> **Exercices**:
A – Dans le texte sur Alain Defossé, depuis combien de temps Anne Rivière vit-elle au même endroit ?
B – Dans le texte sur Alain Defossé, résumez sous forme de liste le paragraphe qui commence par "En sirotant un Coca", sans perdre les faits principaux.
C – Recopiez tel quel le passage du texte sur Alain Defossé, de "Sans jamais lever" jusqu'à "à se lancer.".

Avant-portrait/Rentrée littéraire

 
Il n’est pas du matin, Alain Defossé. L’écrivain et traducteur donne rendez-vous à 17 h. Quand on le retrouve à l’heure dite, il explique ne jamais se coucher avant 3 ou 4 h du matin, ne pas se lever avant 12 h 30. Défendu par sa jeune éditrice de Fayard, Stéphanie Polack, Effraction est le saisissant portrait d’une femme de bientôt 70 ans. Celle-ci vit depuis quarante-deux ans au même endroit. Au premier étage sur cour d’un immeuble du 19e arrondissement de Paris. De son héroïne, Anne Rivière, Defossé raconte qu’il s’agit d’une "femme qui s’est oubliée". Et qu’il écrit toujours "sur les fantômes".
 
Sans jamais lever le pied
 
En sirotant un Coca et en vapotant, l’auteur de Mes inconnues (Phébus, 2011) revient sur son parcours. Explique être né à Nantes, dans un milieu modeste. Bac en poche, il monte à Paris. Fait du théâtre au Cours Florent. Son premier choc littéraire est L’affamée de Violette Leduc, "pris au hasard sur un tourniquet". A la fin du livre, se rappelle-t-il, il n’était plus "le même bonhomme". L’envie de prendre la plume ne le quitte plus. Un ami éditeur, John Gelder, le pousse alors à se lancer.

(Entrées d'une source de données)
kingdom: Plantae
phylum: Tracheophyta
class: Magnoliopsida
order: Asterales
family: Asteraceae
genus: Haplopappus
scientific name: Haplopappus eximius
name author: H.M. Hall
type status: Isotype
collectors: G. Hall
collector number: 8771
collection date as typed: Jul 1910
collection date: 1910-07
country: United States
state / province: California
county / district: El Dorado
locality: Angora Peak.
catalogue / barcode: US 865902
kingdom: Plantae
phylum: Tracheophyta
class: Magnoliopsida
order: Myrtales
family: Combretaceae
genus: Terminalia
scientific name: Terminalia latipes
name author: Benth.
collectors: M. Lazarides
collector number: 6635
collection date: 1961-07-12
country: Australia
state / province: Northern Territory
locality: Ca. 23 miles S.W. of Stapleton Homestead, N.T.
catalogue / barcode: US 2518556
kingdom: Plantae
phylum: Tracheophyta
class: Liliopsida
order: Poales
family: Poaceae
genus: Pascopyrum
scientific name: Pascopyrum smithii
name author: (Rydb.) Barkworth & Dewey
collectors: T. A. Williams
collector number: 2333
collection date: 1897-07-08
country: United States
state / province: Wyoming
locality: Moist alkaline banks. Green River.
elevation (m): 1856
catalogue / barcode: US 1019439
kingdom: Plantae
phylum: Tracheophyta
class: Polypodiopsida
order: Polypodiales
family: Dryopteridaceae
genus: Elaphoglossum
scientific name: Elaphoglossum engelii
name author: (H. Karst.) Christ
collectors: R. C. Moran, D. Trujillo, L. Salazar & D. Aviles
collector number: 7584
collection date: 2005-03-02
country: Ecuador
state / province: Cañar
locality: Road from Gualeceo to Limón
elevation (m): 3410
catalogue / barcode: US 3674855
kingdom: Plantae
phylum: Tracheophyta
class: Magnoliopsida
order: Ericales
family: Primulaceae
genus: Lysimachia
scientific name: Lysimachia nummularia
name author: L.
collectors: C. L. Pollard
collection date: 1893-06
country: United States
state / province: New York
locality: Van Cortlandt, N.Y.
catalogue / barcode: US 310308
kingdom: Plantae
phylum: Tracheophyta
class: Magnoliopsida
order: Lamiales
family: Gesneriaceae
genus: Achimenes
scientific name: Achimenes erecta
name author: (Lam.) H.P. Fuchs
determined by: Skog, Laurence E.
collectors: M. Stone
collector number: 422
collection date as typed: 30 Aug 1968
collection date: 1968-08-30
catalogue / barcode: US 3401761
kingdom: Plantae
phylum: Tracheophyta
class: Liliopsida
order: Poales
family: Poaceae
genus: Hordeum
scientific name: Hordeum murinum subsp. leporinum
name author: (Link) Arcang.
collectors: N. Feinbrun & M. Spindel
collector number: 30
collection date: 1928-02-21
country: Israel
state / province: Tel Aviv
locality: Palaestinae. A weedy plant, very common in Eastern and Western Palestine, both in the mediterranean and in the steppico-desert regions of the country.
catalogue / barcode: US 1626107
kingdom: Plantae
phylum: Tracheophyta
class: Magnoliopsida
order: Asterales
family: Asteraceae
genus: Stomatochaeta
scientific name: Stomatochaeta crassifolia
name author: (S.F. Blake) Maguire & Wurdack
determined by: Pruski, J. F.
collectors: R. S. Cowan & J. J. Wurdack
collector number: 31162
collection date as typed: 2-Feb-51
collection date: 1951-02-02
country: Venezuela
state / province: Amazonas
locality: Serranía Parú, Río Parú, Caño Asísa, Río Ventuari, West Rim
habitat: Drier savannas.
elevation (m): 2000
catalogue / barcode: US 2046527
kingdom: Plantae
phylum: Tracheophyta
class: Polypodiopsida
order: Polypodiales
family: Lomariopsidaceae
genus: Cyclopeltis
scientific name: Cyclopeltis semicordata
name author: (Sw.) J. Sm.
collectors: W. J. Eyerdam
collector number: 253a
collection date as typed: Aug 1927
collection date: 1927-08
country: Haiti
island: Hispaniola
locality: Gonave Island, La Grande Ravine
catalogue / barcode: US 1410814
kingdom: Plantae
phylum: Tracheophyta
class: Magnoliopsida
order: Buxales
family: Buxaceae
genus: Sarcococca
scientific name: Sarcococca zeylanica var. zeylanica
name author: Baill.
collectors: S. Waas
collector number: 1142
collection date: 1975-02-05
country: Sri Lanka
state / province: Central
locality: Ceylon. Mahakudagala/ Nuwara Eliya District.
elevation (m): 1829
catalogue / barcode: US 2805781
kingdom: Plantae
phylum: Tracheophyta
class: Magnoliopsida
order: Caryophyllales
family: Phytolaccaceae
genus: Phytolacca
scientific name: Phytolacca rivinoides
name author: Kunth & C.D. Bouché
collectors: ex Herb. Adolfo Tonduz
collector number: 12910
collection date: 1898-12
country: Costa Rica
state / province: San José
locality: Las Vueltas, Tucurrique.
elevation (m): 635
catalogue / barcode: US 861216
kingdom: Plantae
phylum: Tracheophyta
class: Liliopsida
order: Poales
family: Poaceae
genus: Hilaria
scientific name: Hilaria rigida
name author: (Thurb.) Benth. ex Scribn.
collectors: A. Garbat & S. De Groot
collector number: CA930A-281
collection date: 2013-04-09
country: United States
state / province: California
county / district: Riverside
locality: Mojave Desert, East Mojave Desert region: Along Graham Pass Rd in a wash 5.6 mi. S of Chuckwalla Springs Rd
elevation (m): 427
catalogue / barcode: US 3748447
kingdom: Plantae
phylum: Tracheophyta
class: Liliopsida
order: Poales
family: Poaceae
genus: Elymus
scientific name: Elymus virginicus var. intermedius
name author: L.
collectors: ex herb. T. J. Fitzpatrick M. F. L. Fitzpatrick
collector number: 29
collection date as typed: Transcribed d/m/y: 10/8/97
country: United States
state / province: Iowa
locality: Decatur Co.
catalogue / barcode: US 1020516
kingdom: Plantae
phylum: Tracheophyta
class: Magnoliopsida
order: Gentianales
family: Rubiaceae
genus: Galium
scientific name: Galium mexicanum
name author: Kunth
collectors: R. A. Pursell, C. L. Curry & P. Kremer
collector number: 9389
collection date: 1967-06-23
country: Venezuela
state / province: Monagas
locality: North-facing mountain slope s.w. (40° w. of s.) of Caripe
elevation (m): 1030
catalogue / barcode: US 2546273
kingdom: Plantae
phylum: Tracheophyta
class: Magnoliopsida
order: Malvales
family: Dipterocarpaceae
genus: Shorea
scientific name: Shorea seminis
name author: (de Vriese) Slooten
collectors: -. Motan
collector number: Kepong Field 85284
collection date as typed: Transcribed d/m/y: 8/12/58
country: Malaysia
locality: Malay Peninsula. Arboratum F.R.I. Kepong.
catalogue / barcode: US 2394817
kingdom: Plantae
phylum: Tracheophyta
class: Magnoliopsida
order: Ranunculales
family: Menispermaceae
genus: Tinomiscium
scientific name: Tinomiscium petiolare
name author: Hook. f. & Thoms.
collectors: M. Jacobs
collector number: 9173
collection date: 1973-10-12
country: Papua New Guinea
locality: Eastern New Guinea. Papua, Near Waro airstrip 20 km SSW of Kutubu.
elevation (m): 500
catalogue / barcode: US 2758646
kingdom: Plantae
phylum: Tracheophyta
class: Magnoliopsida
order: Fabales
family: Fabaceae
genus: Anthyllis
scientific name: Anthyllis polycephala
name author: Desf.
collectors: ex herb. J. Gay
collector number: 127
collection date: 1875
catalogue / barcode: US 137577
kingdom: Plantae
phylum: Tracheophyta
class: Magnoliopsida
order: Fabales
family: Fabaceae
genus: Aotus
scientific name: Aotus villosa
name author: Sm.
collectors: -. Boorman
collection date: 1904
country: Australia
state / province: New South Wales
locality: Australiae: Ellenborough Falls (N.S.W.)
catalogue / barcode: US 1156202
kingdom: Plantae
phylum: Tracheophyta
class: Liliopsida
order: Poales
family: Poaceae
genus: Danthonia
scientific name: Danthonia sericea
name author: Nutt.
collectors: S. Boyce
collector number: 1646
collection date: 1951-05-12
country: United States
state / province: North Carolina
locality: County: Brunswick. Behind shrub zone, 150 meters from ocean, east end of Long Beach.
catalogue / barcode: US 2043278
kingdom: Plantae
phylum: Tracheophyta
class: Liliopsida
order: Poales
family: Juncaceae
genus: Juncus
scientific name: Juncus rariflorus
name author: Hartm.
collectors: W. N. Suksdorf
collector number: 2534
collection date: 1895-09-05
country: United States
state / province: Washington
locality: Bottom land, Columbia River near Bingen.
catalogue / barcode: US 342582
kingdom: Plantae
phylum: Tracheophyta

> **Corrigé**:
A – Depuis quarante-deux ans.

B –
- En buvant un Coca et en vapotant, l'auteur de Mes inconnues (Phébus, 2011) raconte son parcours.
- Il est né à Nantes, dans un milieu modeste.
- Après le bac, il part à Paris et fait du théâtre au Cours Florent.
- Son premier choc littéraire est L'affamée de Violette Leduc, trouvé par hasard sur un tourniquet. À la fin du livre, il n'était plus "le même bonhomme".
- Depuis, il a toujours envie d'écrire, et son ami éditeur John Gelder le pousse à se lancer.

C –
Sans jamais lever le pied
 
En sirotant un Coca et en vapotant, l’auteur de Mes inconnues (Phébus, 2011) revient sur son parcours. Explique être né à Nantes, dans un milieu modeste. Bac en poche, il monte à Paris. Fait du théâtre au Cours Florent. Son premier choc littéraire est L’affamée de Violette Leduc, "pris au hasard sur un tourniquet". A la fin du livre, se rappelle-t-il, il n’était plus "le même bonhomme". L’envie de prendre la plume ne le quitte plus. Un ami éditeur, John Gelder, le pousse alors à se lancer.